I’m barely standing before she’s pushing me forward. She steps in front of me and grabs me by my shirt.
"Watch your step!” she says and tugs me up a flight of stairs. I nearly fall to my face but Bonnie keeps my balance as she pulls me up and holds me still.
“Wait,” she says. I hear her dig through a bag and remove something. I hear a strange sound, like the tissssssssss of an aerosol can and feel the front of the hood soak with liquid. Suddenly, I’m overwhelmed by the smell of lavender.

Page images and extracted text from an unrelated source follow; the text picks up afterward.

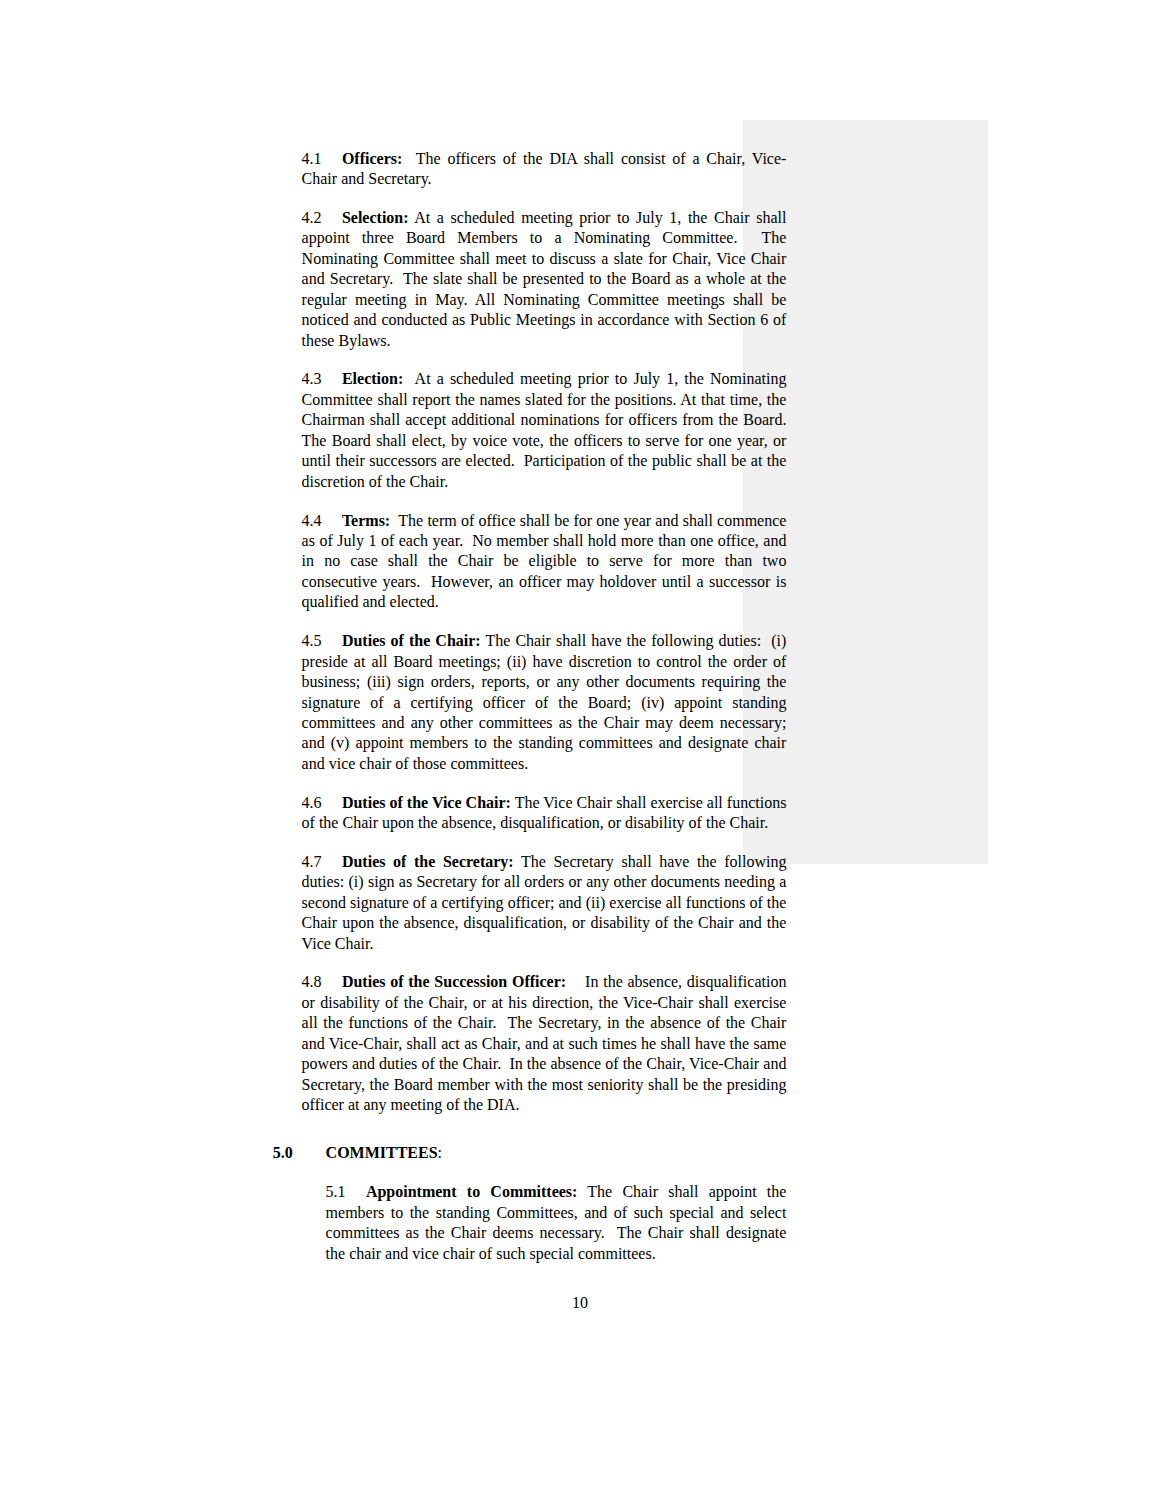4.1 Officers: The officers of the DIA shall consist of a Chair, Vice-Chair and Secretary.
4.2 Selection: At a scheduled meeting prior to July 1, the Chair shall appoint three Board Members to a Nominating Committee. The Nominating Committee shall meet to discuss a slate for Chair, Vice Chair and Secretary. The slate shall be presented to the Board as a whole at the regular meeting in May. All Nominating Committee meetings shall be noticed and conducted as Public Meetings in accordance with Section 6 of these Bylaws.
4.3 Election: At a scheduled meeting prior to July 1, the Nominating Committee shall report the names slated for the positions. At that time, the Chairman shall accept additional nominations for officers from the Board. The Board shall elect, by voice vote, the officers to serve for one year, or until their successors are elected. Participation of the public shall be at the discretion of the Chair.
4.4 Terms: The term of office shall be for one year and shall commence as of July 1 of each year. No member shall hold more than one office, and in no case shall the Chair be eligible to serve for more than two consecutive years. However, an officer may holdover until a successor is qualified and elected.
4.5 Duties of the Chair: The Chair shall have the following duties: (i) preside at all Board meetings; (ii) have discretion to control the order of business; (iii) sign orders, reports, or any other documents requiring the signature of a certifying officer of the Board; (iv) appoint standing committees and any other committees as the Chair may deem necessary; and (v) appoint members to the standing committees and designate chair and vice chair of those committees.
4.6 Duties of the Vice Chair: The Vice Chair shall exercise all functions of the Chair upon the absence, disqualification, or disability of the Chair.
4.7 Duties of the Secretary: The Secretary shall have the following duties: (i) sign as Secretary for all orders or any other documents needing a second signature of a certifying officer; and (ii) exercise all functions of the Chair upon the absence, disqualification, or disability of the Chair and the Vice Chair.
4.8 Duties of the Succession Officer: In the absence, disqualification or disability of the Chair, or at his direction, the Vice-Chair shall exercise all the functions of the Chair. The Secretary, in the absence of the Chair and Vice-Chair, shall act as Chair, and at such times he shall have the same powers and duties of the Chair. In the absence of the Chair, Vice-Chair and Secretary, the Board member with the most seniority shall be the presiding officer at any meeting of the DIA.
5.0 COMMITTEES:
5.1 Appointment to Committees: The Chair shall appoint the members to the standing Committees, and of such special and select committees as the Chair deems necessary. The Chair shall designate the chair and vice chair of such special committees.
10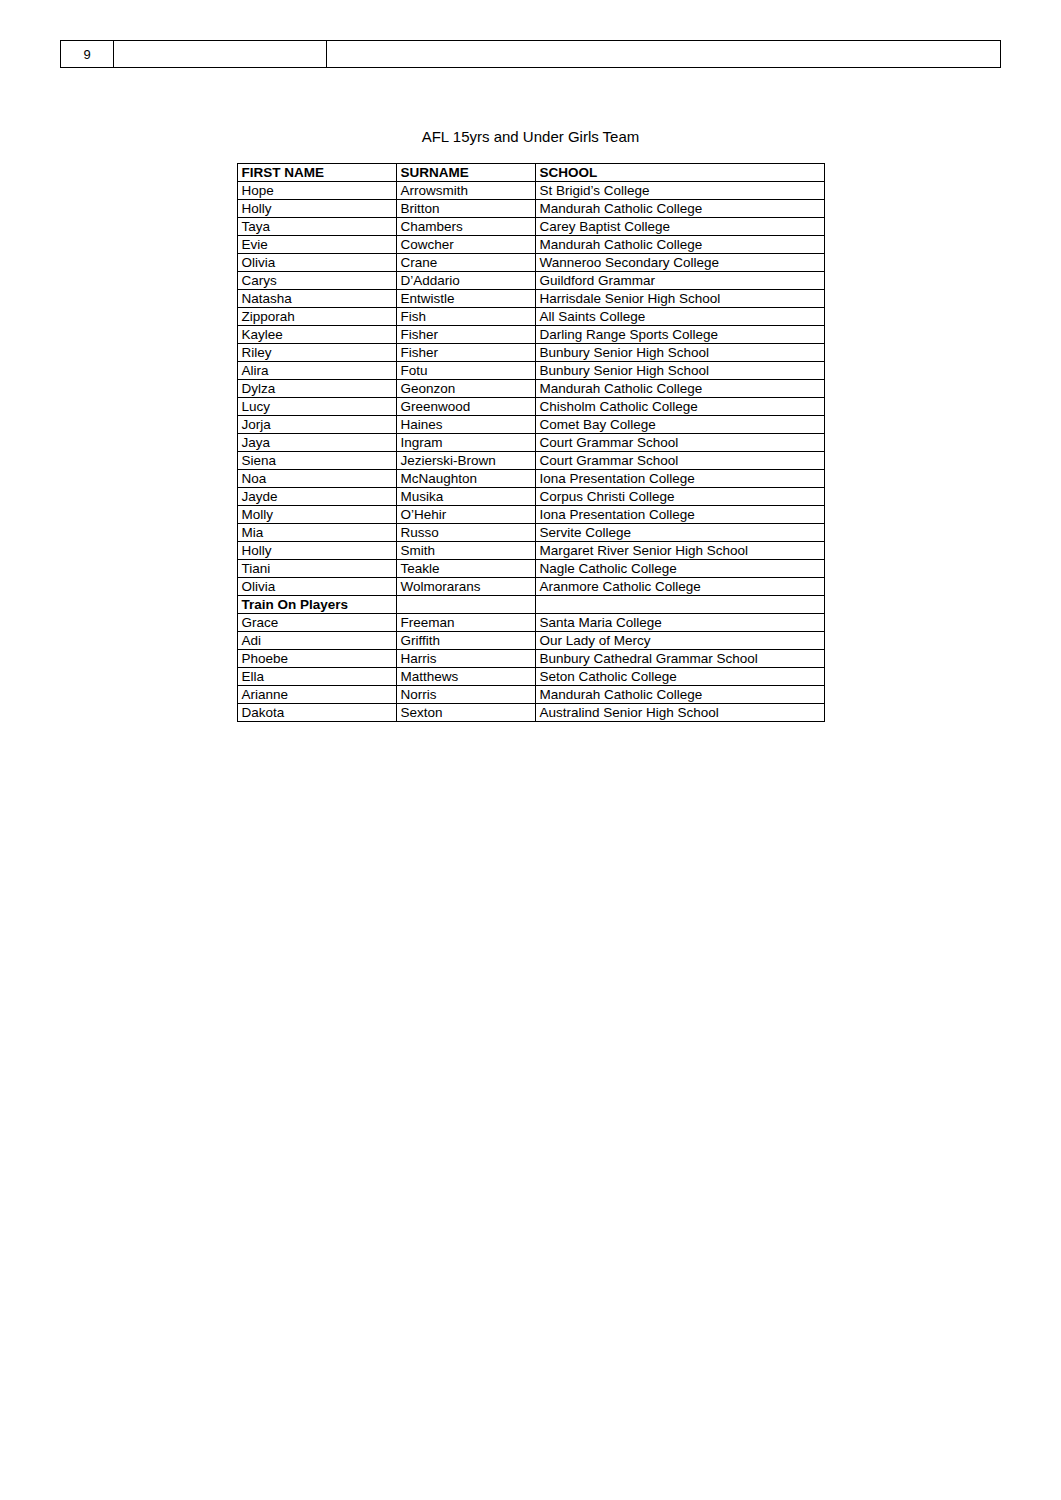| 9 | | |
AFL 15yrs and Under Girls Team
| FIRST NAME | SURNAME | SCHOOL |
| --- | --- | --- |
| Hope | Arrowsmith | St Brigid’s College |
| Holly | Britton | Mandurah Catholic College |
| Taya | Chambers | Carey Baptist College |
| Evie | Cowcher | Mandurah Catholic College |
| Olivia | Crane | Wanneroo Secondary College |
| Carys | D’Addario | Guildford Grammar |
| Natasha | Entwistle | Harrisdale Senior High School |
| Zipporah | Fish | All Saints College |
| Kaylee | Fisher | Darling Range Sports College |
| Riley | Fisher | Bunbury Senior High School |
| Alira | Fotu | Bunbury Senior High School |
| Dylza | Geonzon | Mandurah Catholic College |
| Lucy | Greenwood | Chisholm Catholic College |
| Jorja | Haines | Comet Bay College |
| Jaya | Ingram | Court Grammar School |
| Siena | Jezierski-Brown | Court Grammar School |
| Noa | McNaughton | Iona Presentation College |
| Jayde | Musika | Corpus Christi College |
| Molly | O’Hehir | Iona Presentation College |
| Mia | Russo | Servite College |
| Holly | Smith | Margaret River Senior High School |
| Tiani | Teakle | Nagle Catholic College |
| Olivia | Wolmorarans | Aranmore Catholic College |
| Train On Players | | |
| Grace | Freeman | Santa Maria College |
| Adi | Griffith | Our Lady of Mercy |
| Phoebe | Harris | Bunbury Cathedral Grammar School |
| Ella | Matthews | Seton Catholic College |
| Arianne | Norris | Mandurah Catholic College |
| Dakota | Sexton | Australind Senior High School |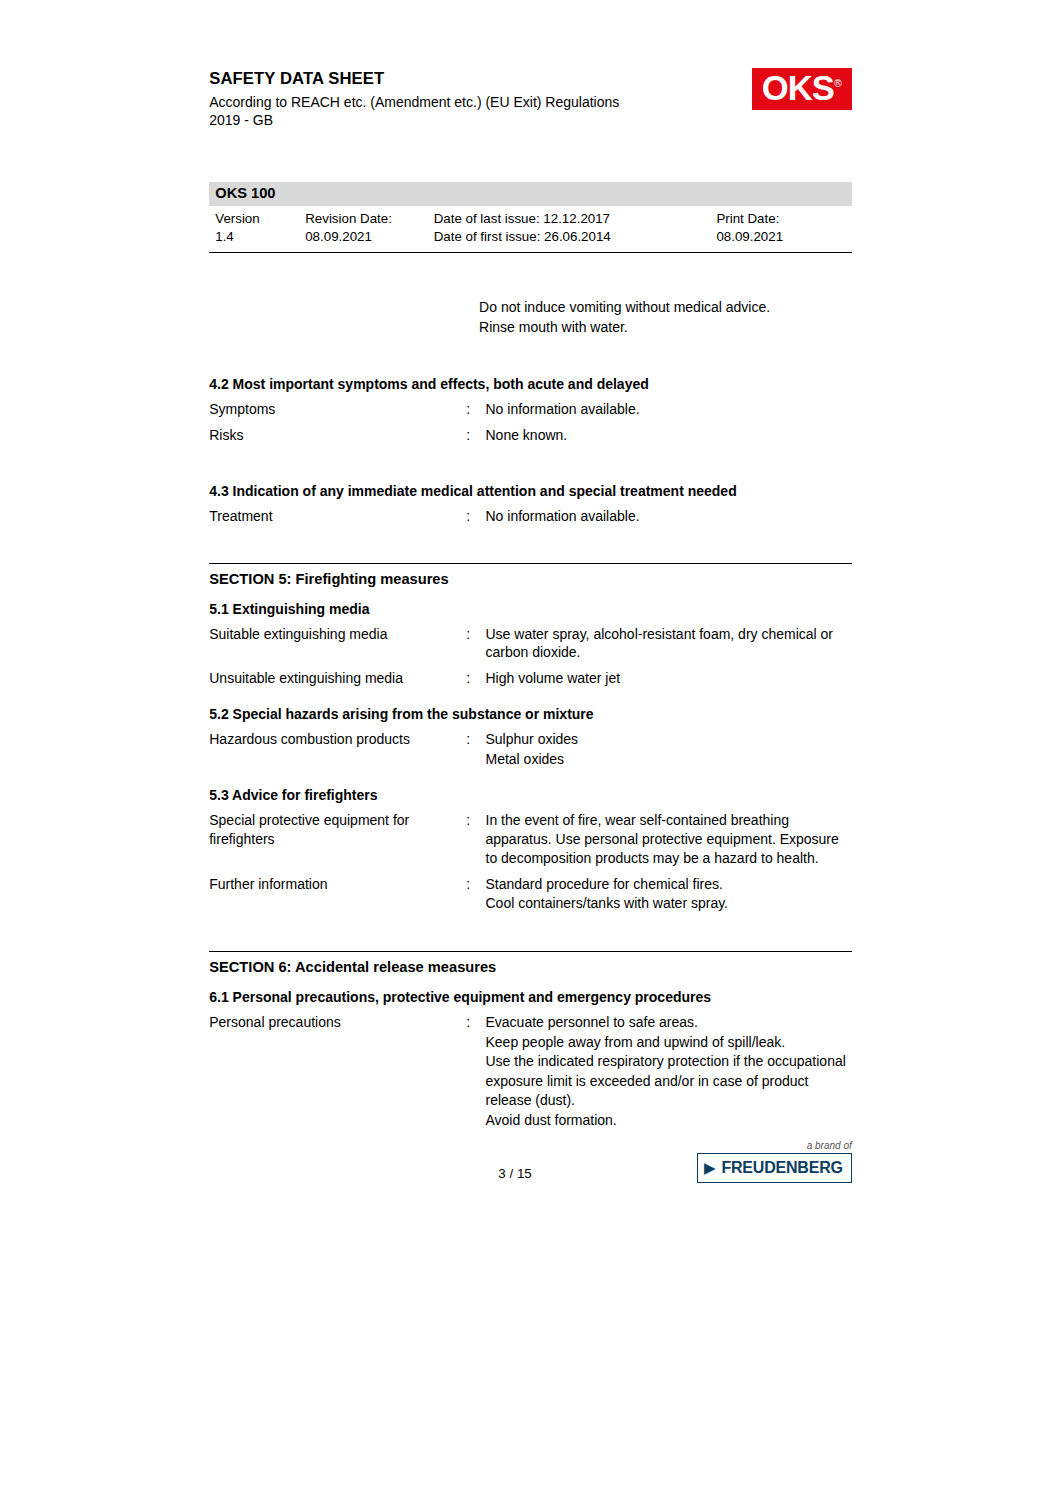SAFETY DATA SHEET
According to REACH etc. (Amendment etc.) (EU Exit) Regulations
2019 - GB
OKS®
OKS 100
| Version 1.4 | Revision Date: 08.09.2021 | Date of last issue: 12.12.2017 Date of first issue: 26.06.2014 | Print Date: 08.09.2021 |
Do not induce vomiting without medical advice.
Rinse mouth with water.
4.2 Most important symptoms and effects, both acute and delayed
| Symptoms | : | No information available. |
| Risks | : | None known. |
4.3 Indication of any immediate medical attention and special treatment needed
| Treatment | : | No information available. |
SECTION 5: Firefighting measures
5.1 Extinguishing media
| Suitable extinguishing media | : | Use water spray, alcohol-resistant foam, dry chemical or carbon dioxide. |
| Unsuitable extinguishing media | : | High volume water jet |
5.2 Special hazards arising from the substance or mixture
| Hazardous combustion products | : | Sulphur oxides Metal oxides |
5.3 Advice for firefighters
| Special protective equipment for firefighters | : | In the event of fire, wear self-contained breathing apparatus. Use personal protective equipment. Exposure to decomposition products may be a hazard to health. |
| Further information | : | Standard procedure for chemical fires. Cool containers/tanks with water spray. |
SECTION 6: Accidental release measures
6.1 Personal precautions, protective equipment and emergency procedures
| Personal precautions | : | Evacuate personnel to safe areas. Keep people away from and upwind of spill/leak. Use the indicated respiratory protection if the occupational exposure limit is exceeded and/or in case of product release (dust). Avoid dust formation. |
3 / 15
a brand of
▶ FREUDENBERG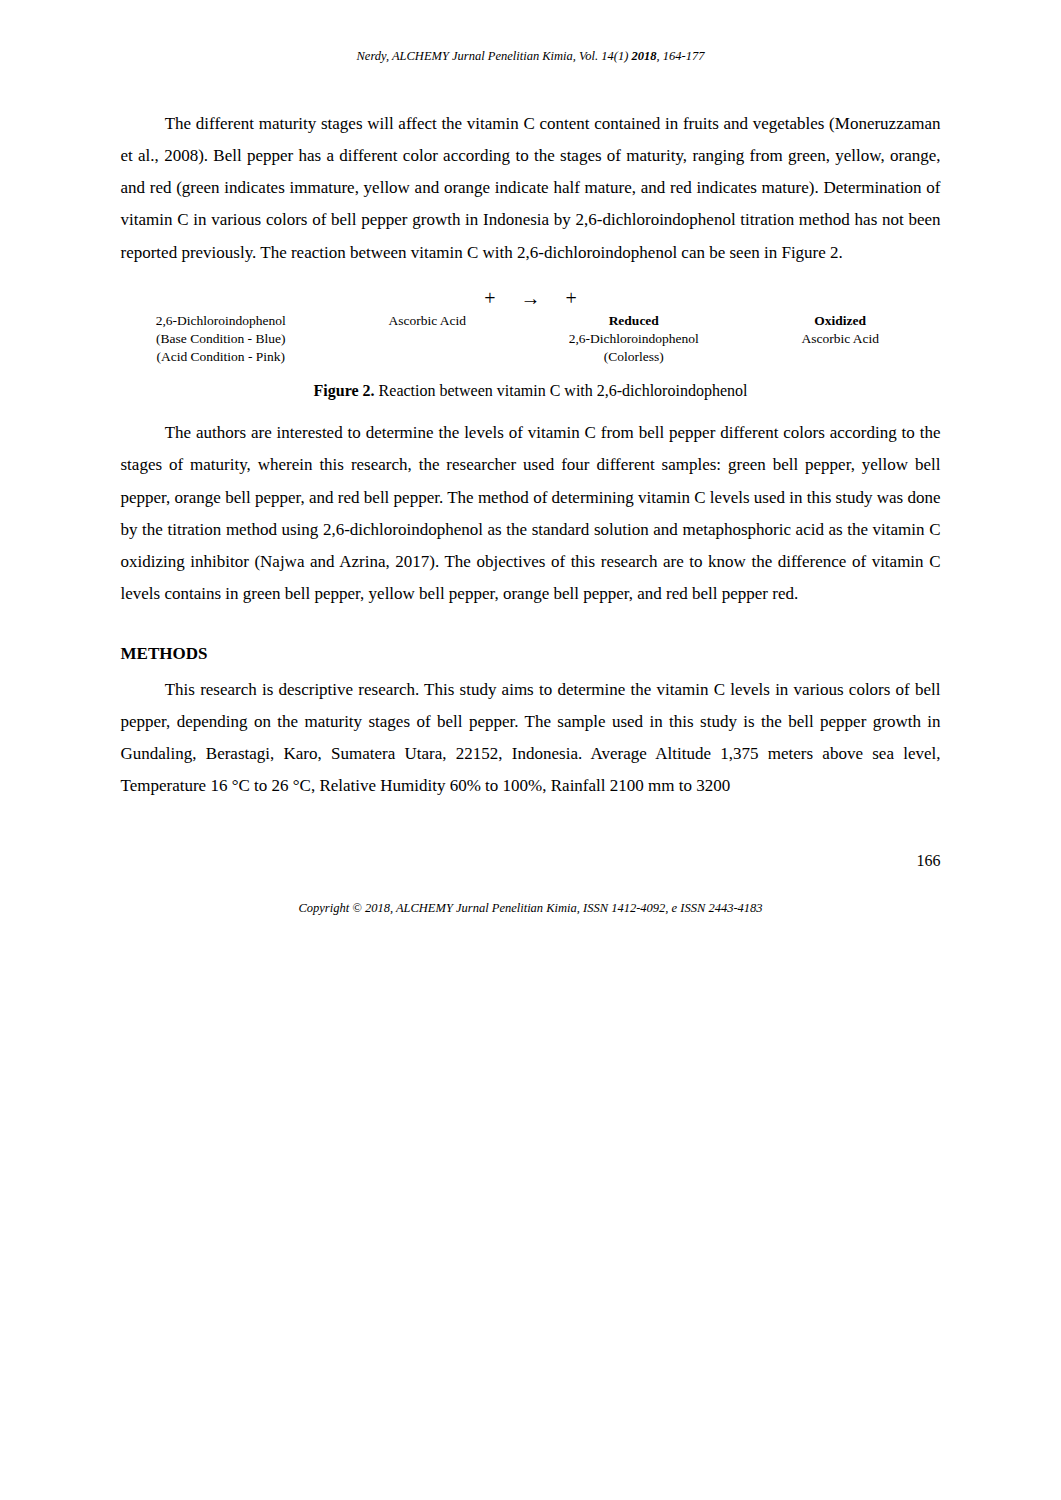Nerdy, ALCHEMY Jurnal Penelitian Kimia, Vol. 14(1) 2018, 164-177
The different maturity stages will affect the vitamin C content contained in fruits and vegetables (Moneruzzaman et al., 2008). Bell pepper has a different color according to the stages of maturity, ranging from green, yellow, orange, and red (green indicates immature, yellow and orange indicate half mature, and red indicates mature). Determination of vitamin C in various colors of bell pepper growth in Indonesia by 2,6-dichloroindophenol titration method has not been reported previously. The reaction between vitamin C with 2,6-dichloroindophenol can be seen in Figure 2.
+ → +
2,6-Dichloroindophenol
(Base Condition - Blue)
(Acid Condition - Pink)
Ascorbic Acid
Reduced
2,6-Dichloroindophenol
(Colorless)
Oxidized
Ascorbic Acid
Figure 2. Reaction between vitamin C with 2,6-dichloroindophenol
The authors are interested to determine the levels of vitamin C from bell pepper different colors according to the stages of maturity, wherein this research, the researcher used four different samples: green bell pepper, yellow bell pepper, orange bell pepper, and red bell pepper. The method of determining vitamin C levels used in this study was done by the titration method using 2,6-dichloroindophenol as the standard solution and metaphosphoric acid as the vitamin C oxidizing inhibitor (Najwa and Azrina, 2017). The objectives of this research are to know the difference of vitamin C levels contains in green bell pepper, yellow bell pepper, orange bell pepper, and red bell pepper red.
METHODS
This research is descriptive research. This study aims to determine the vitamin C levels in various colors of bell pepper, depending on the maturity stages of bell pepper. The sample used in this study is the bell pepper growth in Gundaling, Berastagi, Karo, Sumatera Utara, 22152, Indonesia. Average Altitude 1,375 meters above sea level, Temperature 16 °C to 26 °C, Relative Humidity 60% to 100%, Rainfall 2100 mm to 3200
166
Copyright © 2018, ALCHEMY Jurnal Penelitian Kimia, ISSN 1412-4092, e ISSN 2443-4183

“What are you doing, Bonnie?” I ask between coughs.
I hear a giggle as she grabs a handful of shirt and pulls me through a door. We enter a room and Bonnie forces me down. I feel sharp pain as my knees slam into what feels like linoleum. Bonnie plops in front of me and I hear her light her Zippo. I feel a growing warmth through the hood. And after another giggle, Bonnie gets to her feet and walks away. And the warmth goes with her.
And I wait.
As the silence grows, I wait.
As the loneliness builds, I wait.
As the neurosis and paranoia fill the room, I wait.
I wait until the hood is pulled away…
And I’m in my own kitchen.
“What the fuck?” I mutter.
I hear Bonnie snicker behind me. “You were blind, my boy, and I made you see.”
I quickly turn to see Bonnie holding a lopsided birthday cake with 26 lit candles stuck in top. I slowly look to her face and notice a bit of chocolate icing on her cheek. She smiles a smile that feels like a shovel to my face and says, “Happy birthday, baby-boy. How’s 26 feel?”
I’m silent as I realize that I’ve forgotten my own birthday once again.
“It’s okay, Franky-boy,” she says, “I can remember for both of us.”
And she rests the cake on the floor. She rests it on top of the crumbs and coffee stains and takes my face in her hands.